╭──

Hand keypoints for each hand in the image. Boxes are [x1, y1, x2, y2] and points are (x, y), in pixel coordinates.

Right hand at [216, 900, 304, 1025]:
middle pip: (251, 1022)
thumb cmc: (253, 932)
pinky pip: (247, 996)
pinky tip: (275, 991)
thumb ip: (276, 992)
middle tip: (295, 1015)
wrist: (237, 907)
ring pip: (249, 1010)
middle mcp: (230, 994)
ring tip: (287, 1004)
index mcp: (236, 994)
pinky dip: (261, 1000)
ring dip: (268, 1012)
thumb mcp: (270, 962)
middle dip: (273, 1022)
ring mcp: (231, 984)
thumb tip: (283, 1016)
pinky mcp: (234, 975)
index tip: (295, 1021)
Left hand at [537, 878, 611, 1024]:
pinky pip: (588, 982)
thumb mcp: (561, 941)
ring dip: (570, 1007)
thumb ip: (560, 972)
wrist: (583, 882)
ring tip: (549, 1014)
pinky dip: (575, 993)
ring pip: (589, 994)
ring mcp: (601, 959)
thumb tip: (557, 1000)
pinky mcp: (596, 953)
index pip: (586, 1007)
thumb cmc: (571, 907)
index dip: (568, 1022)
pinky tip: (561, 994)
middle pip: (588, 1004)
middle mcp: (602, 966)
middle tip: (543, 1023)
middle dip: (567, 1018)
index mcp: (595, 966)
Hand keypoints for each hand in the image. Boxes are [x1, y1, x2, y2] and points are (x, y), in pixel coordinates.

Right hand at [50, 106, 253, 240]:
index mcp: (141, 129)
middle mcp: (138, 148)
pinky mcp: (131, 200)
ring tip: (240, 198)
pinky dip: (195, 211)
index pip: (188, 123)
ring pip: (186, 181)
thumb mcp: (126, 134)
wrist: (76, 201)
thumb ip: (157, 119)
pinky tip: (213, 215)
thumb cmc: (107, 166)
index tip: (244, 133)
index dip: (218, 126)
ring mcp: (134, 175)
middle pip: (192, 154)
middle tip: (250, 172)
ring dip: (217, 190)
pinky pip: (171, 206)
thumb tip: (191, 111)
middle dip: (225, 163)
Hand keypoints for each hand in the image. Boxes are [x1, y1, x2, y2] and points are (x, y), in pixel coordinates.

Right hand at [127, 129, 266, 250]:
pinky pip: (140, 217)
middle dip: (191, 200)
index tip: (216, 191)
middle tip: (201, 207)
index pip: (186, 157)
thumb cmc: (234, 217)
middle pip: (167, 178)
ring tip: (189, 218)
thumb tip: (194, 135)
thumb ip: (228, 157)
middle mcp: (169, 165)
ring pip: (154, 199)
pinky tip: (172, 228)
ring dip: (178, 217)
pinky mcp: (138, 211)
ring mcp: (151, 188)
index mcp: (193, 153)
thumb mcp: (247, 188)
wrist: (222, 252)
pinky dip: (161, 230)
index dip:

╰──

- [TASK TO CARRY OUT] Once you have read the entries above, copy them out exactly as they were given.

- [RESULT OF THE EXERCISE]
Hand keypoints for each hand in the image. Boxes are [x1, y1, x2, y2] and points are (x, y), in pixel coordinates.

Right hand at [216, 900, 304, 1025]:
middle pip: (251, 1022)
thumb cmc: (253, 932)
pinky pip: (247, 996)
pinky tip: (275, 991)
thumb ip: (276, 992)
middle tip: (295, 1015)
wrist: (237, 907)
ring pip: (249, 1010)
middle mcp: (230, 994)
ring tip: (287, 1004)
index mcp: (236, 994)
pinky dip: (261, 1000)
ring dip: (268, 1012)
thumb mcp: (270, 962)
middle dip: (273, 1022)
ring mcp: (231, 984)
thumb tip: (283, 1016)
pinky mcp: (234, 975)
index tip: (295, 1021)
Left hand at [537, 878, 611, 1024]:
pinky pip: (588, 982)
thumb mcp: (561, 941)
ring dip: (570, 1007)
thumb ip: (560, 972)
wrist: (583, 882)
ring tip: (549, 1014)
pinky dip: (575, 993)
ring pip: (589, 994)
ring mcp: (601, 959)
thumb tip: (557, 1000)
pinky mcp: (596, 953)
index pip: (586, 1007)
thumb cmc: (571, 907)
index dip: (568, 1022)
pinky tip: (561, 994)
middle pip: (588, 1004)
middle mcp: (602, 966)
middle tip: (543, 1023)
middle dip: (567, 1018)
index mcp: (595, 966)
Hand keypoints for each hand in the image. Boxes are [x1, y1, x2, y2] and points are (x, y), in pixel coordinates.

Right hand at [50, 106, 253, 240]:
index mcp: (141, 129)
middle mcp: (138, 148)
pinky mcp: (131, 200)
ring tip: (240, 198)
pinky dip: (195, 211)
index pip: (188, 123)
ring pip: (186, 181)
thumb mcp: (126, 134)
wrist: (76, 201)
thumb ip: (157, 119)
pinky tip: (213, 215)
thumb cmc: (107, 166)
index tip: (244, 133)
index dip: (218, 126)
ring mcp: (134, 175)
middle pip: (192, 154)
middle tip: (250, 172)
ring dip: (217, 190)
pinky pip: (171, 206)
thumb tip: (191, 111)
middle dip: (225, 163)
Hand keypoints for each hand in the image. Boxes are [x1, y1, x2, y2] and points are (x, y), in pixel coordinates.

Right hand at [127, 129, 266, 250]:
pinky pip: (140, 217)
middle dip: (191, 200)
index tip: (216, 191)
middle tip: (201, 207)
index pip: (186, 157)
thumb cmc: (234, 217)
middle pip: (167, 178)
ring tip: (189, 218)
thumb tip: (194, 135)
thumb ip: (228, 157)
middle mcp: (169, 165)
ring pip: (154, 199)
pinky tip: (172, 228)
ring dip: (178, 217)
pinky mcp: (138, 211)
ring mcp: (151, 188)
index mcp: (193, 153)
thumb mcp: (247, 188)
wrist: (222, 252)
pinky dip: (161, 230)
index dip:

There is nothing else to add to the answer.